Microsoft lost its certification from AV-Test, an independent IT security institute based in Germany. The firm's CEO, Andreas Marx, told CRN that Microsoft's corporate Forefront Endpoint protection and its Security Essentials suite underperformed in tests the institute conducted over the past four months.
"It's a bit unusual," Marx said. "Microsoft failed gaining our certification for the tests and this means from our point of view that the protection offered by the product got lower results."
[Related: Did You Hear That? Sophisticated Cyberattacks Don't Make A Lot Of Noise]
AV-Test conducts tests on more than 30 products and releases results every two months.
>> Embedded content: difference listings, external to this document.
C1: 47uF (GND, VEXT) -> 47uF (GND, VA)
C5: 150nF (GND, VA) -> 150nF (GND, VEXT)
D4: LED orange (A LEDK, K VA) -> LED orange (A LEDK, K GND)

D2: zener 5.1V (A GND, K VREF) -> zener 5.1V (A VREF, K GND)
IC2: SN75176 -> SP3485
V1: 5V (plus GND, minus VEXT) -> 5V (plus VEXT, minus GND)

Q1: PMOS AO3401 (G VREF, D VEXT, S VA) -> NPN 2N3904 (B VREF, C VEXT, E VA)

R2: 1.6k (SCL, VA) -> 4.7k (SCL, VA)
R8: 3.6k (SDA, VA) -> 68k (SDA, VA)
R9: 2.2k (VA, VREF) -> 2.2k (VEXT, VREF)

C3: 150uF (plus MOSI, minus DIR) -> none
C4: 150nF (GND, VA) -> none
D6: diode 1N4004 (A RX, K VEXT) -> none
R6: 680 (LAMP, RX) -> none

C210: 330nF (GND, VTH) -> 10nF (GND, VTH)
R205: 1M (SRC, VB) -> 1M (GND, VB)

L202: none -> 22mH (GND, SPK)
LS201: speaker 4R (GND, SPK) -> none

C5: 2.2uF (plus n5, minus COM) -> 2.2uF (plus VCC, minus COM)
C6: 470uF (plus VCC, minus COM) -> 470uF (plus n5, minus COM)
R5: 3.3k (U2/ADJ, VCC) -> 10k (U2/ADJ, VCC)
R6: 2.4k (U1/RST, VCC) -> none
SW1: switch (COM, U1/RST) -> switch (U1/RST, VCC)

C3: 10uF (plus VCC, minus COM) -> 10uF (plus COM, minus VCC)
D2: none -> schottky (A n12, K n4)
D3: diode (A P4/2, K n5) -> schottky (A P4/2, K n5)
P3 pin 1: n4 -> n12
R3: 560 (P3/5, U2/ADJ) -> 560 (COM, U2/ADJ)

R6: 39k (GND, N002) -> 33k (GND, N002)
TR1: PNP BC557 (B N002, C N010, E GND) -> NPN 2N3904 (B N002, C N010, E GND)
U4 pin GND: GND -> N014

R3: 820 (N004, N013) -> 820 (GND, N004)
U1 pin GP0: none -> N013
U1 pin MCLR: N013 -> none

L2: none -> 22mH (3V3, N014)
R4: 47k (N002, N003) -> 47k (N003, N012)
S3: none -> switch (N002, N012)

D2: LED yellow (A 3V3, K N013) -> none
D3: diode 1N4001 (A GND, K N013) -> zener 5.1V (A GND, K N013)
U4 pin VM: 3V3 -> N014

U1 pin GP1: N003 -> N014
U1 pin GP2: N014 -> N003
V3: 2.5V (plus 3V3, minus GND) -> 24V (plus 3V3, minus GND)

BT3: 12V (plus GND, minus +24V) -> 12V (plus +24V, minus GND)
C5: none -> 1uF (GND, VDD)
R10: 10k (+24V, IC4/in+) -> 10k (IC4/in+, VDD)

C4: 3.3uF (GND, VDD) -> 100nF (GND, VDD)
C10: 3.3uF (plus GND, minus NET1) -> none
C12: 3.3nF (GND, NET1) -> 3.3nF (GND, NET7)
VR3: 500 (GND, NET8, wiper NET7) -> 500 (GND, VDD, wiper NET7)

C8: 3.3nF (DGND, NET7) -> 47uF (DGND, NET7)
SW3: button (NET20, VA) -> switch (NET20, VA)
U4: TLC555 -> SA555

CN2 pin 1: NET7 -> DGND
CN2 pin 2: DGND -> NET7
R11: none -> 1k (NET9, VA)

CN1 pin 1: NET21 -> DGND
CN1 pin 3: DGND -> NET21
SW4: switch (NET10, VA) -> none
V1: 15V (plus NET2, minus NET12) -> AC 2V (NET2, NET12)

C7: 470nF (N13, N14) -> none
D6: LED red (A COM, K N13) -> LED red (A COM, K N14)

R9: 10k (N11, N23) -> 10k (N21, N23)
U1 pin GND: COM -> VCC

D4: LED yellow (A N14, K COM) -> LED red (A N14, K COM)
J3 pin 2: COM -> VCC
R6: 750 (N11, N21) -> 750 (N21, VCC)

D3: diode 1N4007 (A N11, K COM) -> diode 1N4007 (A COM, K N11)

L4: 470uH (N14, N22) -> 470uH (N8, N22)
It pits the software against a selection of known zero-day malware samples, malware samples detected over the past two to three months, and widespread malware samples.
Microsoft's corporate Forefront Endpoint protection and its Security Essentials suite for home users failed to detect 28 of the zero-day malware samples it was tested against, detecting only 78 percent of the malicious files. Both antimalware suites detected 90 percent of the "recent" samples and 100 percent of the widespread malware.
Security experts say antivirus and other signature-based security technologies have had trouble keeping up with the ever-increasing number of malware variants in the wild.
Marx said AV-Test sees three new malware samples every two seconds. In 2012, the testing firm registered 35 million new unique malware samples.